In its 10-Q for the first quarter of 2020, the company reported that the closures of its properties “have had and will continue to have an adverse effect on the Company’s business and results of operations” and that it continues to have “fixed and variable expenses that will impact our cash position and profitability.” The company also announced it intends to begin a phased reopening of its casinos when permitted by government authorities, but management stated on the May 9 earnings call that it expected the company to be affected by continued state-mandated occupancy and social-distancing restrictions.
Covenant Conclusions (as of March 31)

The amended revolver and term loan agreement contains a 3.00x interest coverage covenant and a 6.50x net first lien leverage covenant, each tested quarterly and for the benefit of revolver and term loan A lenders only. The net first lien leverage covenant permits $400 million of cash netting, and the leverage test steps down to 6.25x for the period ending March 31, 2022, thereafter declining by 0.25x every two quarters until it reaches 5.25x for the periods ending on and after Dec. 31, 2023. Before the amendment, the 6.50x leverage test was set to step down at the period ending March 2020, not March 2022.

Unlike many other recent amendments to credit agreement in the market, the February amendment did not amend the agreement’s EBITDA calculation.

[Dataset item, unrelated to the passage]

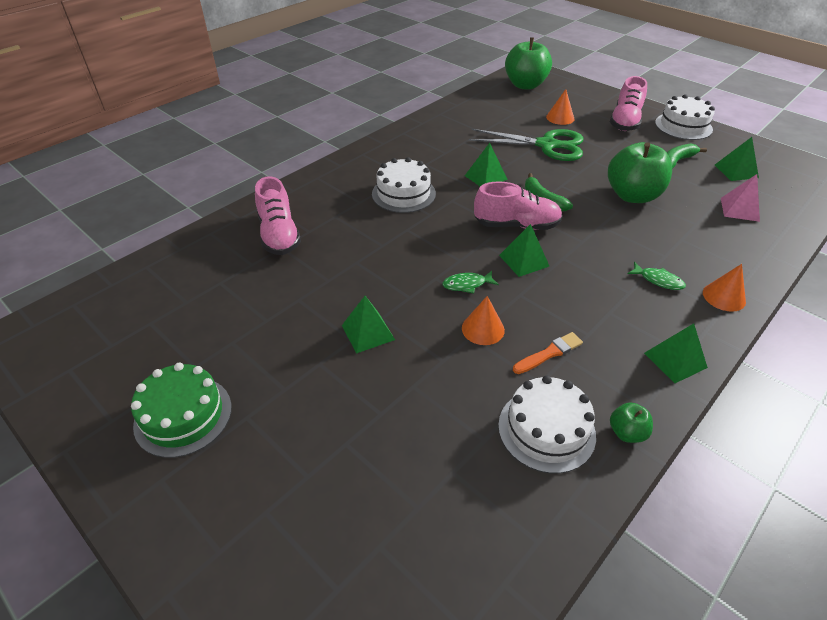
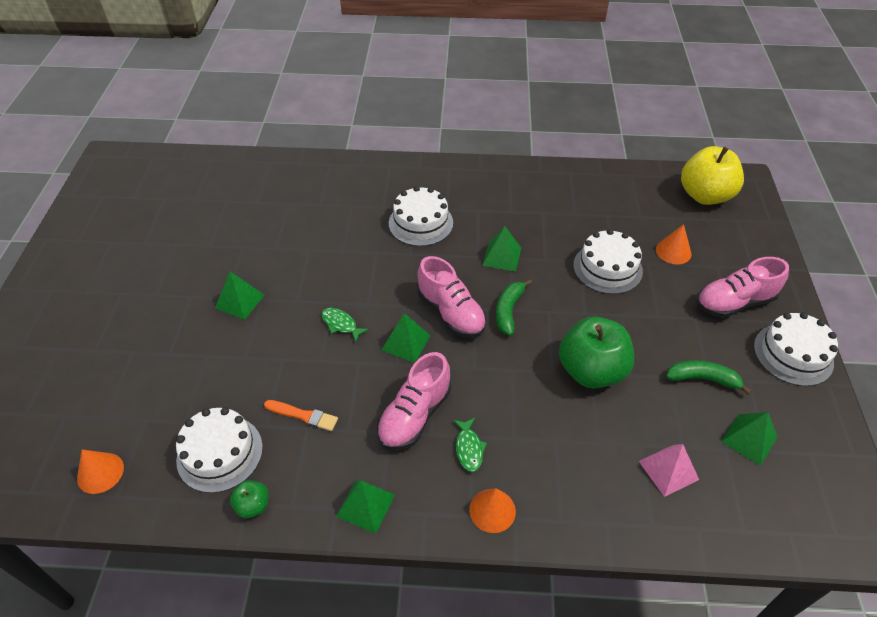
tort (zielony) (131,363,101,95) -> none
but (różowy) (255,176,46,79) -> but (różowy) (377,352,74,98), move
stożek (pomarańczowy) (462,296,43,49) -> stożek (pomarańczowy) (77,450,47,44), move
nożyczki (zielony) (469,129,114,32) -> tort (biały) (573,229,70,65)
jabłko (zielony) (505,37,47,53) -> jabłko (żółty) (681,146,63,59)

The company reported net first lien leverage under the covenant of 4.16x as of March 31, which implies covenant EBITDA under the credit agreement of approximately $555 million. Those figures imply additional debt capacity under the 6.50x test of $1.3 billion and an EBITDA cushion of $200 million.

Revolver availability was approximately $30 million as of March 31, and as of March 31 the company could draw down that remaining de minimis amount of availability and remain in compliance with the financial covenants.

The credit agreement’s restrictive covenants generally contain flexibility for the company to incur additional debt or transfer assets to nonguarantors or unrestricted subsidiaries. As of March 31, the agreement’s debt and lien covenants permit the company to incur $500 million of additional first lien debt, $50 million of junior lien debt and unsecured debt in compliance with a 2.5x interest coverage test, which had about 3.86x turns of headroom as of March 31. Nonguarantor subsidiaries can also incur about $75 million of structurally senior debt (with some overlap in capacity amounts).

First lien debt capacity is probably unlikely to be used as that would affect the $200 million EBITDA cushion under the leverage covenant, as that cushion is likely to decrease as the year progresses and EBITDA attributable to non-coronavirus financial quarters roll off.

As to the potential for value leakage, the credit agreement contains capacity for about $75 million of dividends and $425 million of asset transfers. The company cannot use that asset transfer capacity to designate NP IP Holdings LLC (the "IP Holdco") or certain other specified “Principal Subsidiaries” as unrestricted or otherwise release those entities' guarantees of the loans.

Additionally, the credit agreement’s prepayment covenant prohibits open market purchases of the companies existing unsecured notes unless the company can access a builder basket that is subject to a 5.00x total leverage ratio test or a ratio prepayment basket that is subject to a 4.00x total leverage ratio test. Total leverage under the agreement was approximately 7.22x as of March 31.

The negative covenants of the two series of existing unsecured notes, including the notes issued in February, are less restrictive than the negative covenants of the credit agreement.